The Impact of Education Especially Among the Tribals
The dawn of education of the Tribals both Santals and Paharias (a hill tribe) began to break with the arrival of our pioneer Maltese missionaries. They were stunned to witness poverty, illiteracy and underdevelopment in almost all areas of the indigenous people’s life at the start of their missionary life at Majlispur in Bengal in the early 20th century and later in Santal Parganas. In those days it was quite common to see everywhere almost all children grazing cows, working in farms, hunting and fishing and wandering aimlessly in their villages. Education was then the privilege of a few rich whereas a large majority of the local people particularly Santals and Paharias remained illiterate and poor.
The Jesuits realised the necessity of education for social and economic development among the local people. Initially with parishes, primary schools with hostels were set up. Taking the lead from the pioneers, the coming generations of Jesuits established a number of schools. Old schools were upgraded to Secondary and Higher Secondary level and now we are blessed with a Degree College of our own in the recent past.
Today the Dumka-Raiganj Province administers 27 educational institutions: 12 middle schools, 12 high schools and 2 inter-colleges and 1 degree college, most of them situated in interior rural areas, ranging from Primary education to the tertiary level, and as many as 20 hostels for boys and girls. Currently the beneficiaries number about 28222 children, most of who are Tribals and from other poor sections of society. Out of this number 4,898 are Catholics (17%). 75 % of our students hail from economically poorer sections of society. This highlights the significance and immensity of our service in education in the province.
Being situated in rural tribal areas, each school has its own set of challenges based on the geographical and cultural set-up of the land and its people. Some schools are located in extremely remote areas surrounded by forests with barely good roads or electricity. We do struggle with finances for the schools as most children’s families are poor and thus fee has to be kept minimum. Yet this does not deter the Jesuits or even our students to take the cause of education ahead.
Our new schools in tribal areas of Jharkhand educate thousands of first-generation learners.

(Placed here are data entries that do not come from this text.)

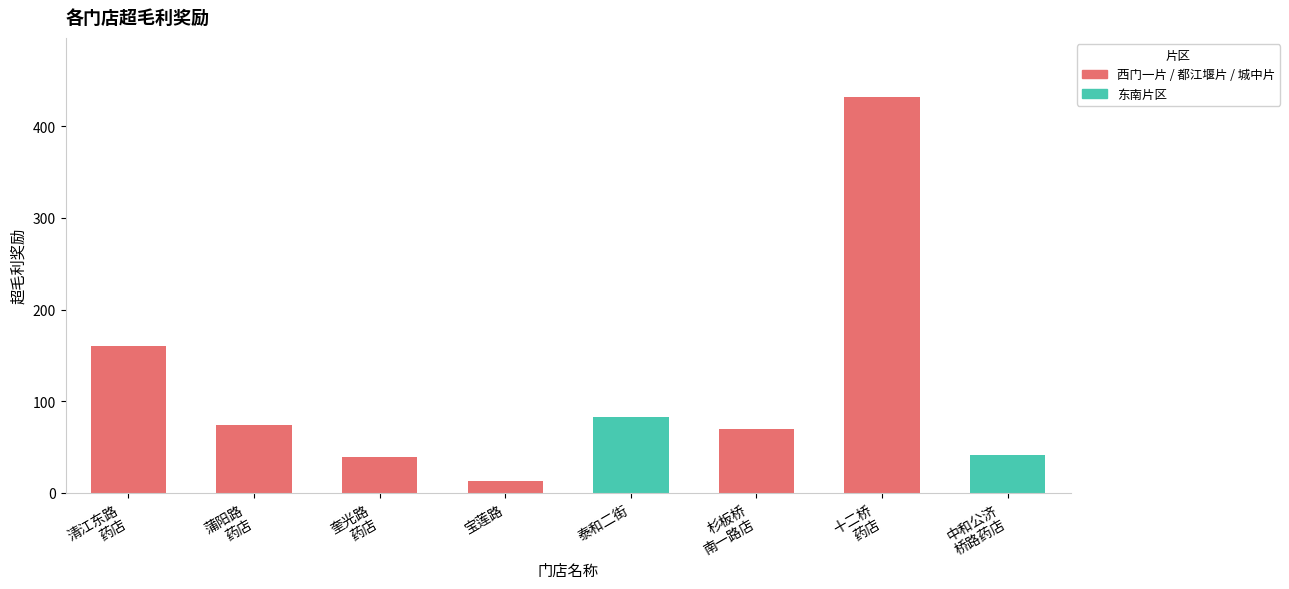

What is the sum of the values at 十二桥
药店 and 奎光路
药店?

470.4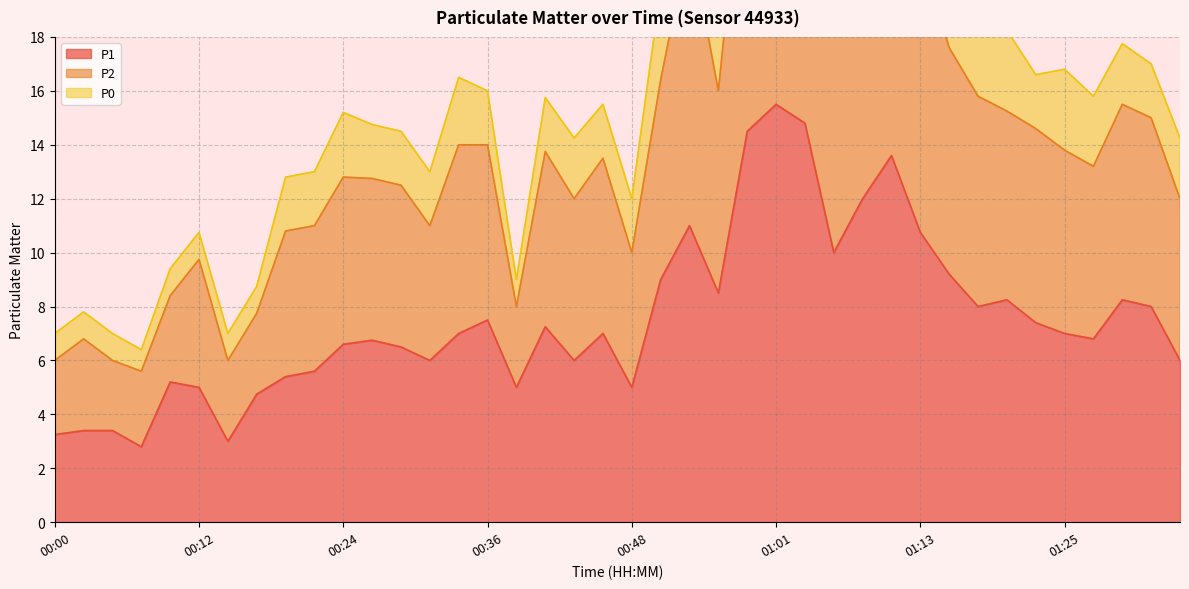

The P2 series shows 15.2 at 01:20. True or false?

True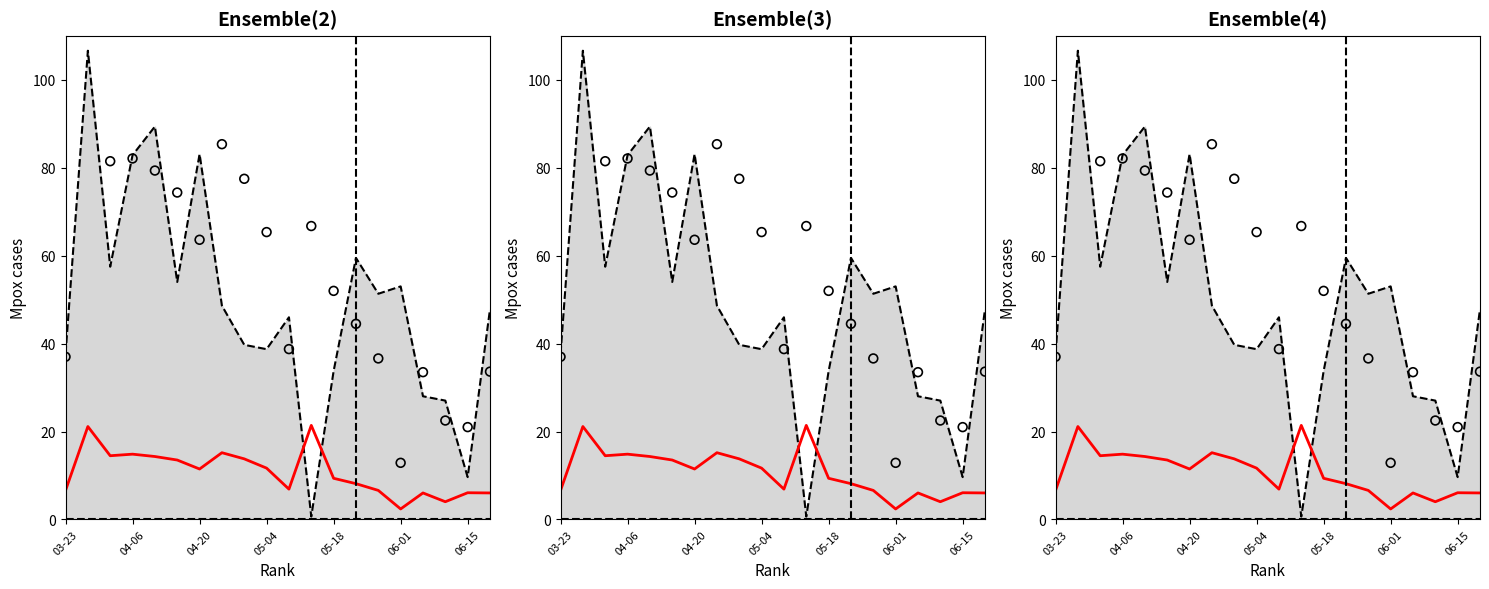

At which category is the sum across all series the highest?

04-06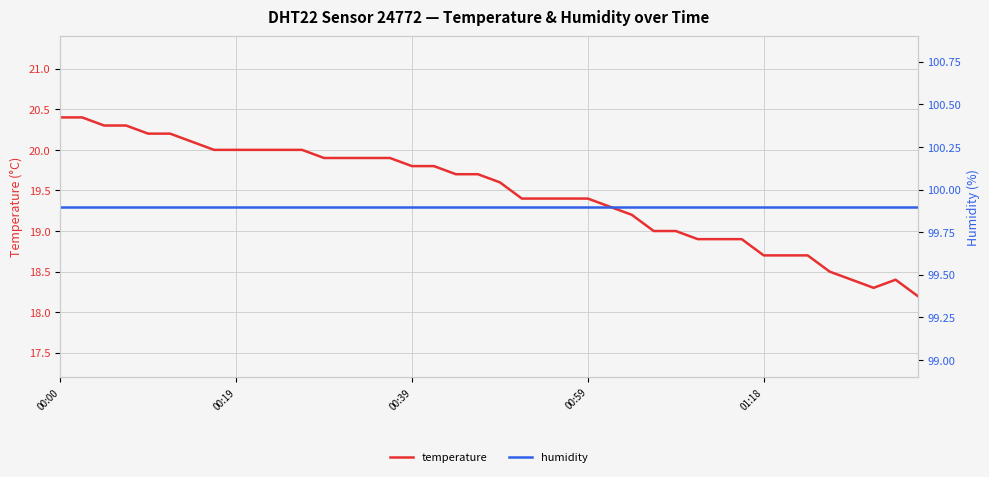

The value of temperature at 30 is 7.9. True or false?

False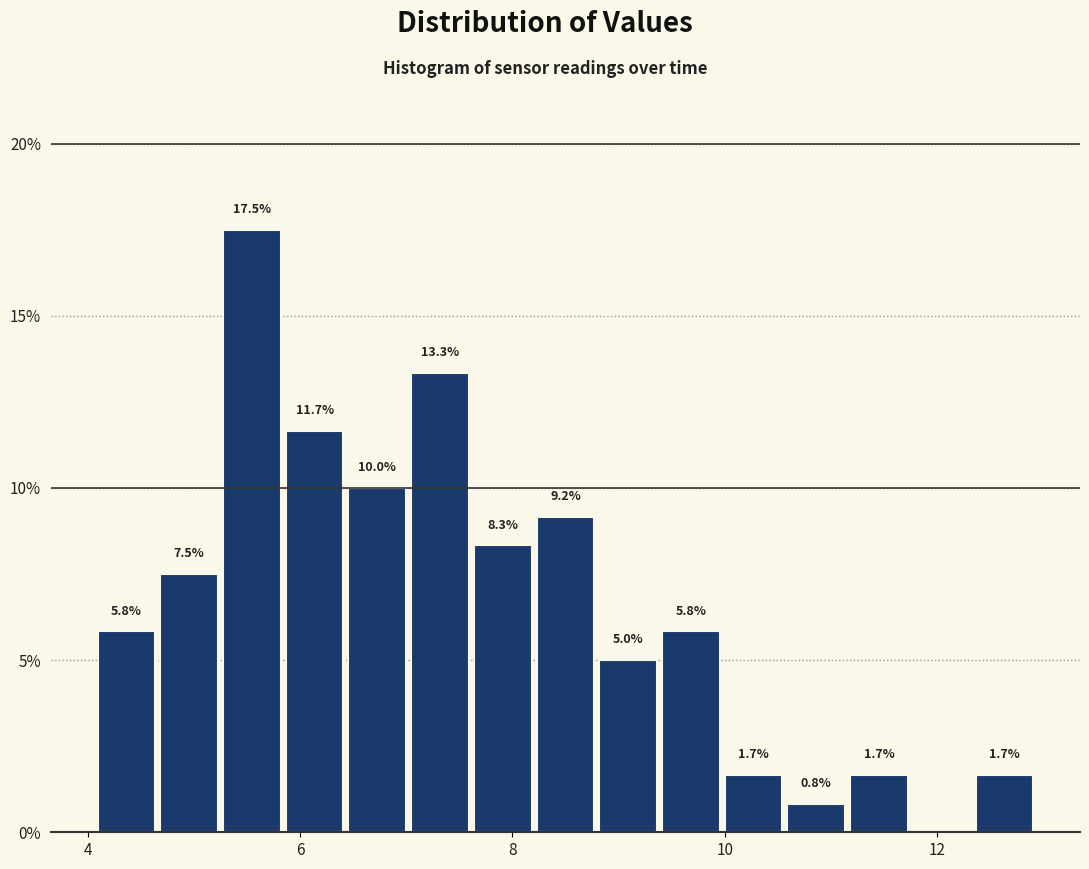

Read against the x-axis, roughly where is the centre of the tallest bar?

5.6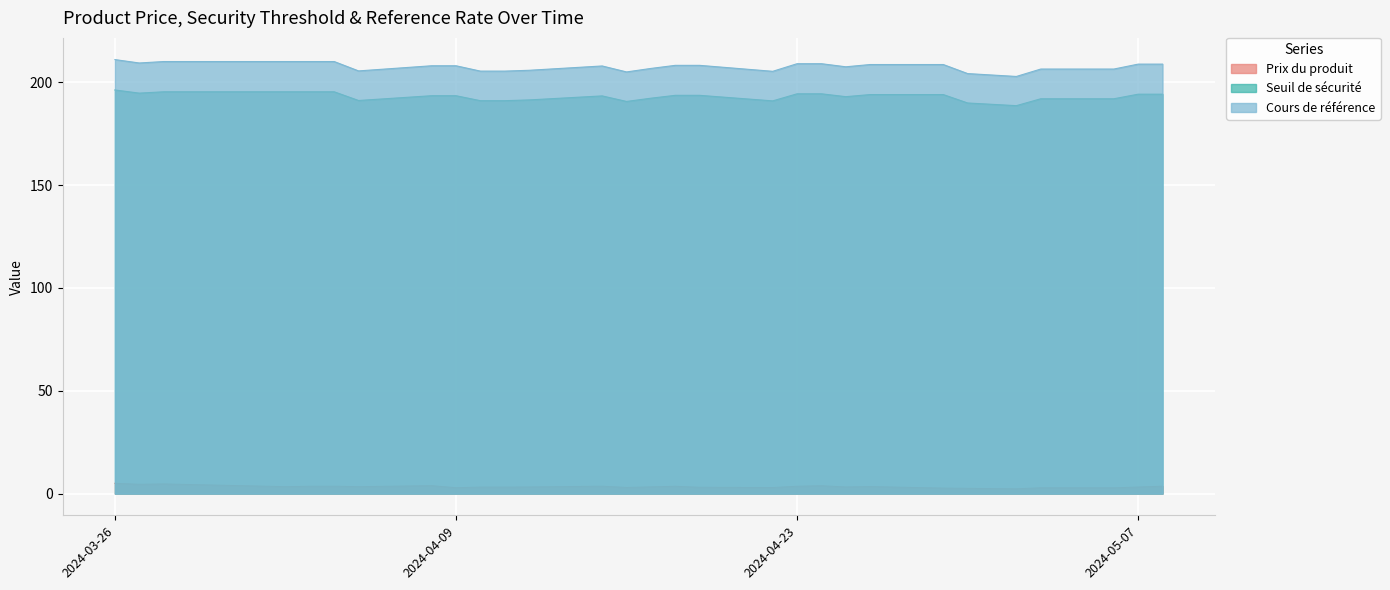

Rank the series at 2024-04-09 from lowest to highest value.

Prix du produit, Seuil de sécurité, Cours de référence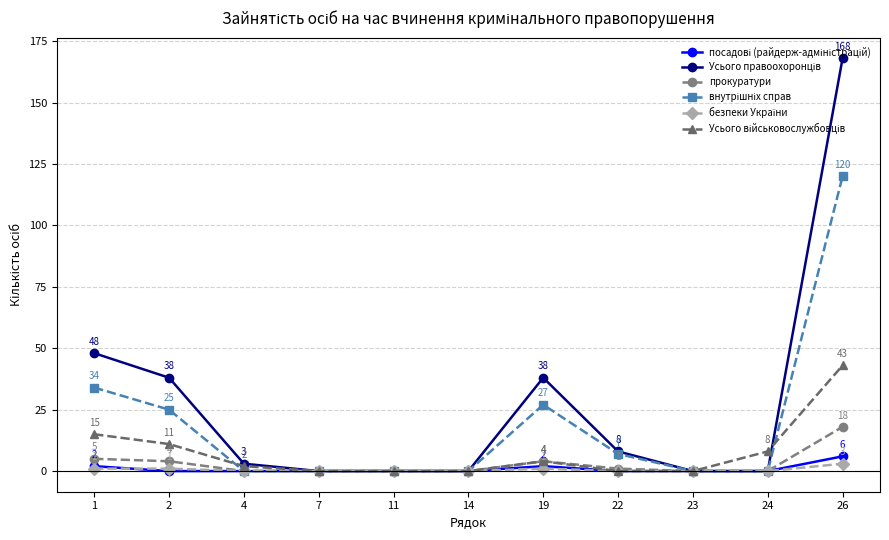

The value of прокуратури at 14 is 6. True or false?

False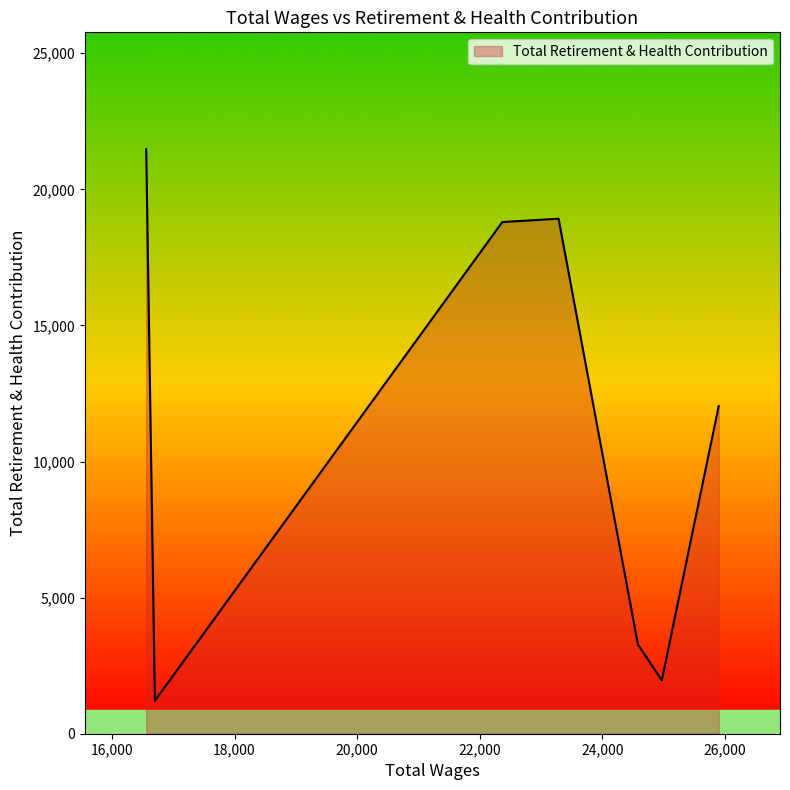

What is the difference between the maximum and minimum values?

20262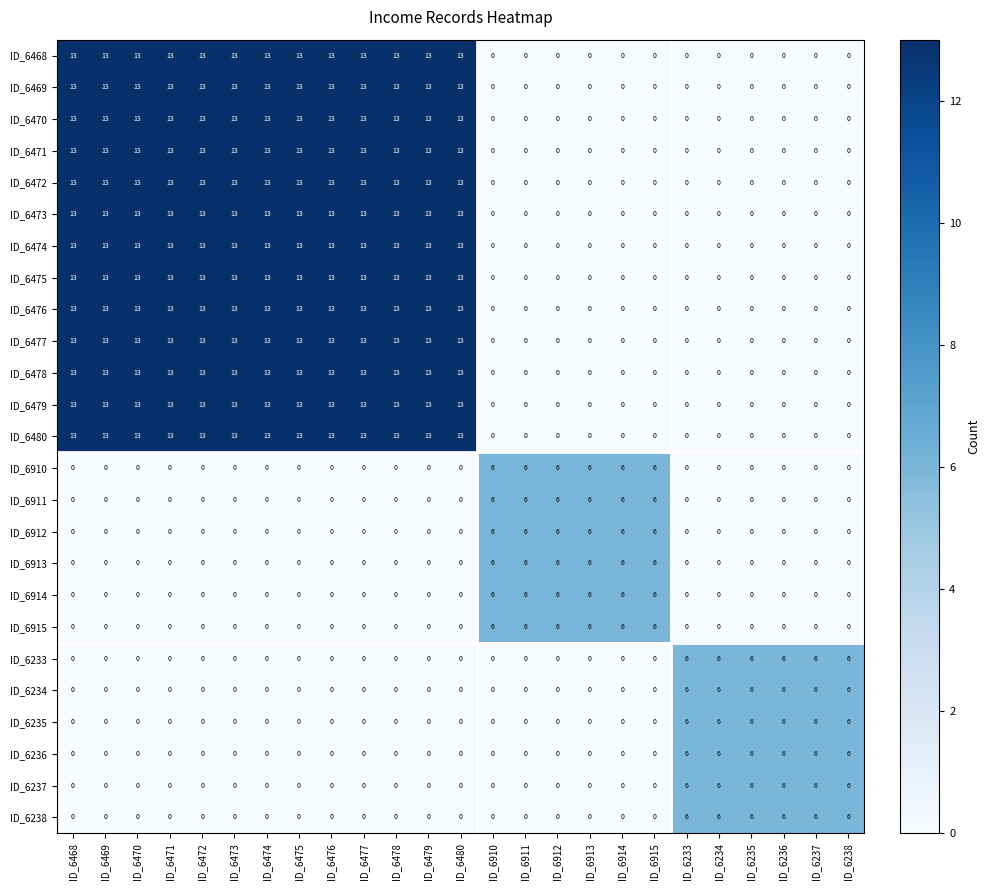

What is the sum of all ID_6470 values?

169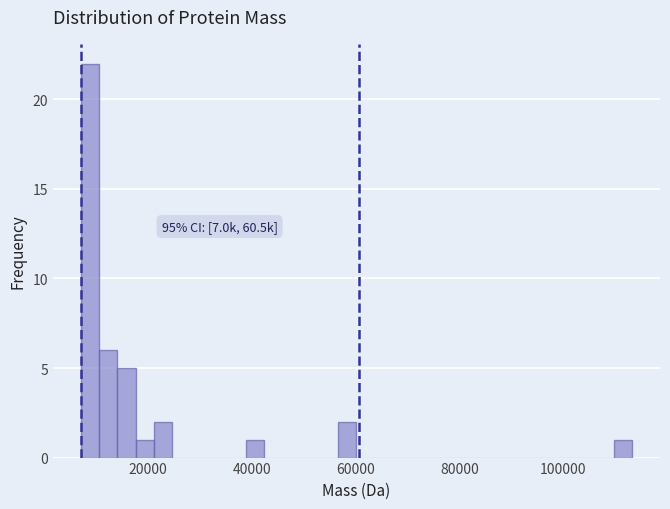

Around what value on the x-axis is the tallest bar? Give the approximate position of its centre, as read against the axis.

8000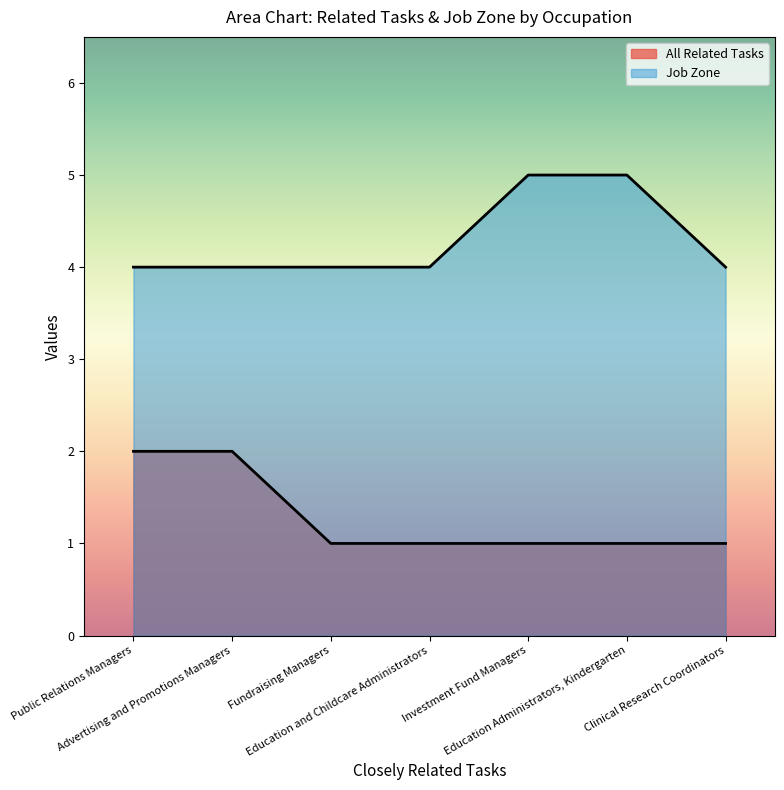

The Job Zone series shows 4 at Education and Childcare Administrators. True or false?

True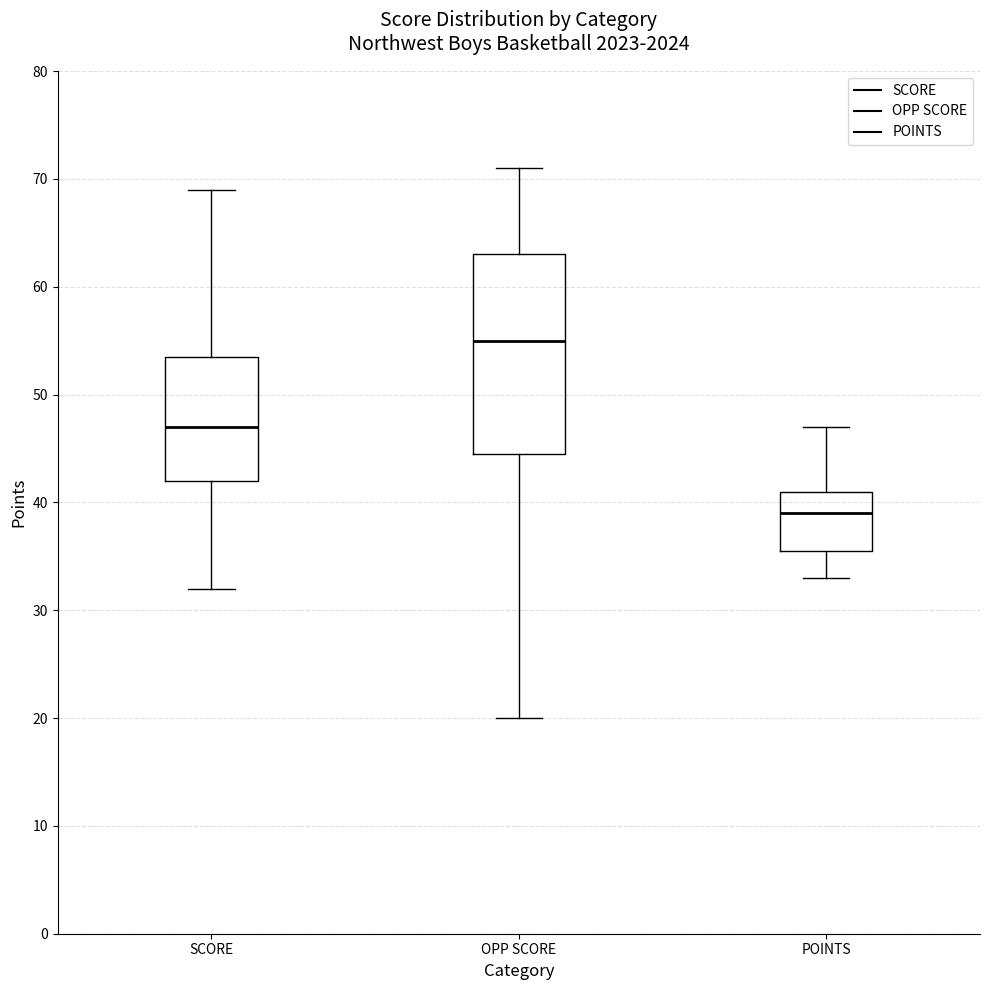

Reading left to right, read every box against the y-axis: the position of its median line, the range the box covers, and the ends of its whiskers. The values are not printed on the chart, so give them approximately, as read against the axis.

SCORE: median 47, box 42 to 54, whiskers 32 to 69
OPP SCORE: median 55, box 45 to 63, whiskers 20 to 71
POINTS: median 39, box 36 to 41, whiskers 33 to 47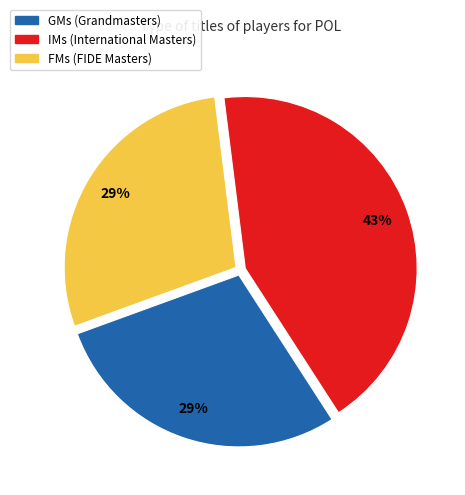

Is there any slice that represents more than half of the pie?

No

The high demand for admissions in our schools and excellent results in Board exams witness the type of quality education that we provide. Many of our tribal ex-students are well placed in different professions in government and private services which is a testimonial to the hard educational endeavours that we have put in. Some of our students have turned out to be good social and political leaders who help their society in various ways. One of our students is a member of parliament, another higher rank bureaucrat, few doctors, numerous teachers, – the list is endless. The Dumka-Raiganj Jesuit Province has been and will always be committed to the preferential education of the Tribals, the underprivileged, and the poorer sections of society.